_Directive_
Reproduce the text lines of each entry below, character for character, omitting the pictures.

_Dataset entries_
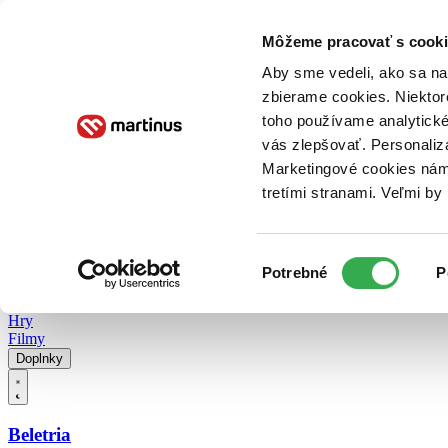
Doručenie
Kníhkupectvá
Knihovrátok
Poukážky
Knižný blog
Kontakt
Môžeme pracovať s cooki
Aby sme vedeli, ako sa na 
zbierame cookies. Niektor
E-knihy
Audioknihy
Hry
Filmy
Knihy
Doplnky
toho používame analytické
vás zlepšovať. Personaliz
Vyhľadávanie
Marketingové cookies nám 
tretími stranami. Veľmi b
Prihlásiť
Vyhľadávanie
Výber
Knihy
Potrebné
P
súhlasu
E-knihy
Audioknihy
Hry
Filmy
Doplnky
Beletria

_Exercise response_
Doručenie
Kníhkupectvá
Knihovrátok
Poukážky
Knižný blog
Kontakt
Môžeme pracovať s cooki
Aby sme vedeli, ako sa na 
zbierame cookies. Niektor
E-knihy
Audioknihy
Hry
Filmy
Knihy
Doplnky
toho používame analytické
vás zlepšovať. Personaliz
Vyhľadávanie
Marketingové cookies nám 
tretími stranami. Veľmi b
Prihlásiť
Vyhľadávanie
Výber
Knihy
Potrebné
P
súhlasu
E-knihy
Audioknihy
Hry
Filmy
Doplnky
Beletria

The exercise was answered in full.